Semiconductor nanoparticles (NPs) embedded in a dielectric matrix are of technological interest because of their ability to emit light and store charge. Ge NPs have been investigated for novel optoelectronic and non-volatile memory devices. Intensive research has focused on the structural and vibrational properties of Ge NPs embedded in SiO2. These properties are typically size dependent and highly reliant on the host matrix. An alternative dielectric matrix commonly used in the fabrication of micro-electronic and optoelectronic devices is Si3N4. Chemical vapor deposition (CVD), in particular low pressure (LPCVD) and plasma enhanced (PECVD) techniques, are the main methods for depositing an amorphous Si3N4 film. Many studies have been performed on the properties of Si NPs embedded in LPCVD and PECVD Si3N4. However, few studies have focused on the structural properties of Ge NPs embedded in Si3N4 by ion implantation. Therefore, a better understanding of the matrix role on the properties of the NPs could lead to the fabrication of more efficient optoelectronic devices. Here, we discuss the various structural properties and phase transformation of both the embedded NPs and the host matrix.

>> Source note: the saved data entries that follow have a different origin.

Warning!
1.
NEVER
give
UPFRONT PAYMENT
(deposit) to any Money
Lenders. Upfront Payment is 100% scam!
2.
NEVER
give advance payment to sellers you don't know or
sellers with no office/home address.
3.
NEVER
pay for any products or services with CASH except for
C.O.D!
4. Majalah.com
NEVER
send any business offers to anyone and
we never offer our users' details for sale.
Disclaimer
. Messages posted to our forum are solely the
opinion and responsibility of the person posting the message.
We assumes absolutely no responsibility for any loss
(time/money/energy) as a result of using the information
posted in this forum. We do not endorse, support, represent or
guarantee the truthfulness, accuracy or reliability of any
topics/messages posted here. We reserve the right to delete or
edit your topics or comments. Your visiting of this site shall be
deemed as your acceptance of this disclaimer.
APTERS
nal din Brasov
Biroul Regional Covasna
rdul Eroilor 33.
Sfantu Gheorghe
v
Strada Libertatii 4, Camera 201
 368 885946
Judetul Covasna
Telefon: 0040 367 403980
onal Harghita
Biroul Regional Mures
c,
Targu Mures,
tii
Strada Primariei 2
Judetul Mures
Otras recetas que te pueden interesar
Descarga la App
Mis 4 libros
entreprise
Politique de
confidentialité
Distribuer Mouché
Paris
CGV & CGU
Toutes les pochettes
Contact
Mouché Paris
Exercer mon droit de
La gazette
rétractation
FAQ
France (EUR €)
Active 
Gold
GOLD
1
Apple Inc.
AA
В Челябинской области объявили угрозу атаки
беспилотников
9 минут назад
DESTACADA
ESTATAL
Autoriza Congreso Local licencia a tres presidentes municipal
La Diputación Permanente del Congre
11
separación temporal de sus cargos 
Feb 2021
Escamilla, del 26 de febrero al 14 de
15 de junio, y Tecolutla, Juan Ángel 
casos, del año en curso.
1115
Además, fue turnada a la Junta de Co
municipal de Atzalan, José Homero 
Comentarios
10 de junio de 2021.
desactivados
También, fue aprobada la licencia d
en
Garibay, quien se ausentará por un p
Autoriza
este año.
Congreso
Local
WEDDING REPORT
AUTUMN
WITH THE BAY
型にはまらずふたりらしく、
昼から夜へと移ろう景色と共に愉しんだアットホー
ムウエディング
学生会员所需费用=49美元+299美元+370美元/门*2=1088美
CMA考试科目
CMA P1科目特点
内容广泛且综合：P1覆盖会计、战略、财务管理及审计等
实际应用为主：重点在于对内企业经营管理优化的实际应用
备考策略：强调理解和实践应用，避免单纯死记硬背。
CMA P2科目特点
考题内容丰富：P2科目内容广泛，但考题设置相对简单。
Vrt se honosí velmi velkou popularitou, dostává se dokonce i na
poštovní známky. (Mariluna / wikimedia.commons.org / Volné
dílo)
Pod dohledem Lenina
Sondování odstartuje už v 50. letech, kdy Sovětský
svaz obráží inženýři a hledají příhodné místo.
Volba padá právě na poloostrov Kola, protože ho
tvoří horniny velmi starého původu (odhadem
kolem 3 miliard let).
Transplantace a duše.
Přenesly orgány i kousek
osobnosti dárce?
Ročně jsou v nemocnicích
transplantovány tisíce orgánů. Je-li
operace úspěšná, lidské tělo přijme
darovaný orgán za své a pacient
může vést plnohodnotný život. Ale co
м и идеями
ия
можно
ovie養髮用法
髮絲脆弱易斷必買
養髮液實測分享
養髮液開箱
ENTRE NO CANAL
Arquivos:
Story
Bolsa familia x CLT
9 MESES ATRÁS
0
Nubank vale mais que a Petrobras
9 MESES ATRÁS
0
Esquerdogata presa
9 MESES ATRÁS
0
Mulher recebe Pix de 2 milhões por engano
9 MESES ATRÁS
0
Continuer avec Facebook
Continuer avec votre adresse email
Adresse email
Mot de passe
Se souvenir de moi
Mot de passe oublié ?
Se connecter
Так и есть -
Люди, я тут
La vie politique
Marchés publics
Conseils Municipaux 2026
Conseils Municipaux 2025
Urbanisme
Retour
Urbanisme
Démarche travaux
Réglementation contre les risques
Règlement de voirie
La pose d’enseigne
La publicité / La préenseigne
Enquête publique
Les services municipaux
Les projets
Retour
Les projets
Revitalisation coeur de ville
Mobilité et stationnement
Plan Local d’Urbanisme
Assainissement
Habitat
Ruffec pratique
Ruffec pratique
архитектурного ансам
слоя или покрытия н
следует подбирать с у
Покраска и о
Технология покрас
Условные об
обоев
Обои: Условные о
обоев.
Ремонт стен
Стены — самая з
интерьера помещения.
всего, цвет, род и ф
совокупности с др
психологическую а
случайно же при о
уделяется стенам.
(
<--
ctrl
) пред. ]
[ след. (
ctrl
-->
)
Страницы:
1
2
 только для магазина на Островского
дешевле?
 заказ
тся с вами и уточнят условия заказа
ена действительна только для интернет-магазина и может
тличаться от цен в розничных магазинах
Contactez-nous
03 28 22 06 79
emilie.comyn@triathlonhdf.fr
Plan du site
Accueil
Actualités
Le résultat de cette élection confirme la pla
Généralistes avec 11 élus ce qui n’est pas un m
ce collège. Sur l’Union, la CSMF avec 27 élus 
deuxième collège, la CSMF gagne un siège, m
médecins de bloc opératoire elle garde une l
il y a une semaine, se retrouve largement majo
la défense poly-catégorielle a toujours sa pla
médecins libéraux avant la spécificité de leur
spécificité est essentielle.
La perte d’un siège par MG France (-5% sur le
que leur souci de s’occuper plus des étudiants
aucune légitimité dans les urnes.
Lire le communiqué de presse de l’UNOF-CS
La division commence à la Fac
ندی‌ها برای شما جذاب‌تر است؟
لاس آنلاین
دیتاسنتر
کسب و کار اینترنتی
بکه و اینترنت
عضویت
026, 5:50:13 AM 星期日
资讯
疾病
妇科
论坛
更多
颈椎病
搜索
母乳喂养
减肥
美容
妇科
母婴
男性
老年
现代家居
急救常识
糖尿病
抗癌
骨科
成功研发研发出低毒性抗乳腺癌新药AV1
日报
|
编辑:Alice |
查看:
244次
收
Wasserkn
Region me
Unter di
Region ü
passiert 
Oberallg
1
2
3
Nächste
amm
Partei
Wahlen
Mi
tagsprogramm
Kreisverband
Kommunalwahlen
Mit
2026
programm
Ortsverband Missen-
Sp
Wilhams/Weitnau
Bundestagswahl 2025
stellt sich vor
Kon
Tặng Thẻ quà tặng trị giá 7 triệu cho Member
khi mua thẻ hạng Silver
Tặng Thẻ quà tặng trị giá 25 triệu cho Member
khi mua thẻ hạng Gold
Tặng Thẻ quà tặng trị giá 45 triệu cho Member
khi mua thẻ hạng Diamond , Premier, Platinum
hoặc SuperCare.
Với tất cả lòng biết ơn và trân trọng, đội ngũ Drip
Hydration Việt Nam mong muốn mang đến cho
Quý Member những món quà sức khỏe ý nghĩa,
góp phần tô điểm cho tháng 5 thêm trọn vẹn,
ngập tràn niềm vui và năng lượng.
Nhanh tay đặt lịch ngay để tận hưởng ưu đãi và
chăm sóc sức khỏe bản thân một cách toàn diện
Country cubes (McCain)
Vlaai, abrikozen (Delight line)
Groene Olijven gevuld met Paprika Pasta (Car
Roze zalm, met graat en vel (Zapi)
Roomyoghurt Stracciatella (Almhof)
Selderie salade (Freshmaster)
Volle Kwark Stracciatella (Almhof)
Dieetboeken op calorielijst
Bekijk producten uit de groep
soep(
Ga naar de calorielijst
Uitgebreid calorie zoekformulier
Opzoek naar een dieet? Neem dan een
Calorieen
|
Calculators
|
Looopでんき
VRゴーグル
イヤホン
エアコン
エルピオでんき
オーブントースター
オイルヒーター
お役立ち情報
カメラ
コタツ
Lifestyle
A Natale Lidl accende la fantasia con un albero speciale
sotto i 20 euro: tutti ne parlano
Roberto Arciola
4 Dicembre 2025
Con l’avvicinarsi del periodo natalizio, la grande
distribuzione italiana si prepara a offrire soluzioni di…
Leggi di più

Ge ions were implanted into amorphous PECVD and LPCVD Si3N4 and SiOxNy thin layers. The implantations were performed at 400 °C. Samples were subsequently annealed at different temperatures (700, 900, and 1100 °C) for 1 hour under a N2 atmosphere.
Different types and sizes of NPs were obtained depending on the host matrix. The EXAFS study confirms the size-dependent properties of NPs, which vary significantly depending on the host matrices. The most striking difference between LPCVD and PECVD was the formation of both SiGe and Ge NPs. NP formation in SiOxNy matrices were significantly different from pure SiO2 or Si3N4, an effect that is attributed to the role on N on Ge diffusivity. Finally, we report an impurity induced phase transition (crystallization) for Si3N4 matrices (LPCVD and PECVD) during annealing at 1100oC. We investigate and isolate different mechanisms involved with this low temperature crystallization process.
Our research has made inroads into understanding the role of the matrix and thermal annealing on properties of Ge NPs.